Peter Paul Rubens
A catalogue of the prints and a complete access to the images of the formidable oeuvre of the Flemish painter Peter Paul Rubens (1577-1640) is now a reachable task, especially given the completion of the Dutch and Flemish Hollstein volumes and the availability of online collection databases.
Early in his career Rubens realized that prints after his inventions could be an important instrument in making his work known in the whole of Europe. Disappointed by some engravings after his paintings that appeared between 1610 and 1615, he decided to take the matter into his own hands and set up a printmaking studio in his Antwerp workshop.
From around 1618 onwards various professional printmakers were hired to transform his paintings into prints working under his strict instructions: most notably the Bolswert brothers, Cornelis Galle, Marinus van der Goes, Pieter de Jode, Nicolaes Lauwers, Paulus Pontius, Lucas Vorsterman and Jan Witdoeck.
This resulted in numerous high quality engravings - and the woodcuts of Christoffel Jeghers - that were soon recognized as works of art in their own right. Surely these prints were instrumental in making Rubens the most famous artist of his age? A range of other prints were also produced in the period, including a substantial number of etched works by Rombout Eynhoudts, Willem Panneels and Pieter Soutman.
The main reason that the prints after Rubens were of such high-quality was his close involvement in their making. The catalogue will provide comprehensive information detailing the whereabouts of the preparatory drawings, often the same size as the prints and indented for transfer, and the painted grisailles, which were used as tonal guides by the printmakers. Numerous proofs are extant and some of these are touched with corrections providing vivid evidence of Rubens's direction.

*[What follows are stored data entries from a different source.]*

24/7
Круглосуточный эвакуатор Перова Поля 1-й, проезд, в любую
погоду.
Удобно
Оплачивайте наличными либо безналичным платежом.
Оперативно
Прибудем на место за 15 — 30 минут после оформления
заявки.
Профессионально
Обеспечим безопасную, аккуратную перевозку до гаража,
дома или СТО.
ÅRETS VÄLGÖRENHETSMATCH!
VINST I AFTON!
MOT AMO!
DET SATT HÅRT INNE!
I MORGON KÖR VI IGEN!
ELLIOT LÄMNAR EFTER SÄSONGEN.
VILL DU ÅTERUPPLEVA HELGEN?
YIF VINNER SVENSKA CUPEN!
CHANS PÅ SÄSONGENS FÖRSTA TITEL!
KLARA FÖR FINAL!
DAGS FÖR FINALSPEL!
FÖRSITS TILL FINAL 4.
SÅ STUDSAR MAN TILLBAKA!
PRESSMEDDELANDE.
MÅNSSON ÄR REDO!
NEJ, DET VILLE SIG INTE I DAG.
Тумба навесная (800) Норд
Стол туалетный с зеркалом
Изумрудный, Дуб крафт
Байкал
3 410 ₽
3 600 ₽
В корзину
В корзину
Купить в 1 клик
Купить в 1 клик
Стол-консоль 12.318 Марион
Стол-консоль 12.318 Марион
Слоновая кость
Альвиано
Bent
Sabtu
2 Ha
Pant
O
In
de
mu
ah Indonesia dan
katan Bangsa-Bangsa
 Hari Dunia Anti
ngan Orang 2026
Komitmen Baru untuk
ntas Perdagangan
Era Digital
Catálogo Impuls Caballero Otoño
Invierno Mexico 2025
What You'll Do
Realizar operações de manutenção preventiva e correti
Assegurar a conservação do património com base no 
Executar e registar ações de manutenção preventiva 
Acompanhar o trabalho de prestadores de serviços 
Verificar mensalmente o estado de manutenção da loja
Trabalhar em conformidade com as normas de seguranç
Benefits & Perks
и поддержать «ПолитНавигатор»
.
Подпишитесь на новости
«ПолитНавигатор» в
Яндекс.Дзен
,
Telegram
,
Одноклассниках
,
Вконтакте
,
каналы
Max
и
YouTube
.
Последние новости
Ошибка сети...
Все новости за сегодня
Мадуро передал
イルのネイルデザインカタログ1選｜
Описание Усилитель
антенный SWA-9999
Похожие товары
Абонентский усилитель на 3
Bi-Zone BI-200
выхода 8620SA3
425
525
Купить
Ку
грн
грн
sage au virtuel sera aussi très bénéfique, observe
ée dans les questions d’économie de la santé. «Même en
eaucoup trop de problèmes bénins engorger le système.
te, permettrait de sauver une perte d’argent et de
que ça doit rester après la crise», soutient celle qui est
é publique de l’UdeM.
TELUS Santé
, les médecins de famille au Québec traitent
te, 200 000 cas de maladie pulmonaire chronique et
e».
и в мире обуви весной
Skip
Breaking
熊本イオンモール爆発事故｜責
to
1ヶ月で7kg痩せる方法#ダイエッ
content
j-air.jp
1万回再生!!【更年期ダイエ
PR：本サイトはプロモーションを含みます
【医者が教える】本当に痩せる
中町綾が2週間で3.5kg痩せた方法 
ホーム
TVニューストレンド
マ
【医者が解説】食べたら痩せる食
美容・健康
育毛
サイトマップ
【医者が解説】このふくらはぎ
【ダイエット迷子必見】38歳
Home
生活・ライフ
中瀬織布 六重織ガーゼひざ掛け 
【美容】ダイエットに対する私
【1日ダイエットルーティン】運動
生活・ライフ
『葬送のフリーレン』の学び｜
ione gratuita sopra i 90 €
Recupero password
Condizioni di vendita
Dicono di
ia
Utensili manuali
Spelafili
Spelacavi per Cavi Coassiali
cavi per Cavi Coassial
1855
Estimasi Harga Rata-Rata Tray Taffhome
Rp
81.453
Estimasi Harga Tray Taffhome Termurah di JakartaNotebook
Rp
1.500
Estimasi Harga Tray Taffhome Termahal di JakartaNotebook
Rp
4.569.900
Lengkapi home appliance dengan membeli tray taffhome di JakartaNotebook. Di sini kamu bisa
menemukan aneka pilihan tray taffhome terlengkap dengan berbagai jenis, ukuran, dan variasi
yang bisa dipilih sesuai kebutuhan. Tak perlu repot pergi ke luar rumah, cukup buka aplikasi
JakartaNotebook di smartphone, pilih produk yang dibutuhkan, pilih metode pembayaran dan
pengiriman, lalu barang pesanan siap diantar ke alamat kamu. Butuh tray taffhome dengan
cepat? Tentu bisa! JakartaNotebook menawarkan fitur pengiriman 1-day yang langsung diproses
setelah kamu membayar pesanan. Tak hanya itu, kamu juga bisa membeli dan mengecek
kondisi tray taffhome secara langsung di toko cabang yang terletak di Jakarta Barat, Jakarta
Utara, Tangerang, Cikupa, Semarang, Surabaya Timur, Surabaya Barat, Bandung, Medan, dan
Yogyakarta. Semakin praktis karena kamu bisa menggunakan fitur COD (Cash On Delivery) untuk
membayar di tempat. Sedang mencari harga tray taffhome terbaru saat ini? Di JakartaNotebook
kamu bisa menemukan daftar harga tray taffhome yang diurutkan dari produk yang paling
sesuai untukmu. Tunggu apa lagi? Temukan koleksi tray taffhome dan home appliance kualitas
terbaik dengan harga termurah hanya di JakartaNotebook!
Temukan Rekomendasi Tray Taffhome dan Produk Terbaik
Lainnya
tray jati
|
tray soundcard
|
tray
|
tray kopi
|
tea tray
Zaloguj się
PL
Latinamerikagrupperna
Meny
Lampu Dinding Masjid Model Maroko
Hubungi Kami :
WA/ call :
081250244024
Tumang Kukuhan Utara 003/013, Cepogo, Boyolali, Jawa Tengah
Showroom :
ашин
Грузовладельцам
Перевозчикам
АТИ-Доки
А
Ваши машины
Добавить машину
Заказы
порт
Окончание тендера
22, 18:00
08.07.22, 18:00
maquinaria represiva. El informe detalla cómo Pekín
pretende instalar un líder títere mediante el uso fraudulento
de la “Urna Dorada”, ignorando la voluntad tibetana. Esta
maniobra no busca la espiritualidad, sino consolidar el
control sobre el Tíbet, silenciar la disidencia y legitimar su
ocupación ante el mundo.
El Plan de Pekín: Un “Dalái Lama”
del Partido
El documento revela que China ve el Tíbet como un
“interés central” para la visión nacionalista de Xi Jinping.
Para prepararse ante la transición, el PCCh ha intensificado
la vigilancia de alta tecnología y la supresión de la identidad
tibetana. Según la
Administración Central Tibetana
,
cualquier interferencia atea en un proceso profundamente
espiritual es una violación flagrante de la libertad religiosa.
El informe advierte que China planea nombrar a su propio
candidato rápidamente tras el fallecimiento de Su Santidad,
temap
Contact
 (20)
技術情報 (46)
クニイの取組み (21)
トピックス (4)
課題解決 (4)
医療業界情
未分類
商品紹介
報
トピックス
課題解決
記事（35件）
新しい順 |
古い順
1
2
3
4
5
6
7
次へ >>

Despite Rubens's insistence on securing copyright privileges in his lifetime, subsequently various other publishers and printmakers were drawn to his work copying both his paintings and the studio engravings. A complete survey of these unauthorised copies, often with interesting mutations, will provide a clear indication of the sheer fame and wide impact of his art.
The catalogue will also show the extent of Rubens's engagement with book publishing and his substantial output of designs for titlepages and book illustrations, particularly for the famous publishing house of Plantin-Moretus.
Among the highlights will be comprehensive descriptions of the so-called large and small landscape series, a thorough survey of the woodcut impressions by Christoffel Jegher and an appraisal of the etching of St Catherine often attributed to Rubens himself. A reconstruction of the drawing book and gem book will also be a significant resource for students and scholars. The series of portraits of famous Greek and Roman men, such as Seneca, will also be brought together which has hitherto been dispersed in the Hollstein series.
The catalogue aims to supersede the standard catalogue of Voorhelm Schneevoogt which was published as long ago as 1873. It will utilise the substantial literaure on the artist and especially the Corpus Rubenianum series.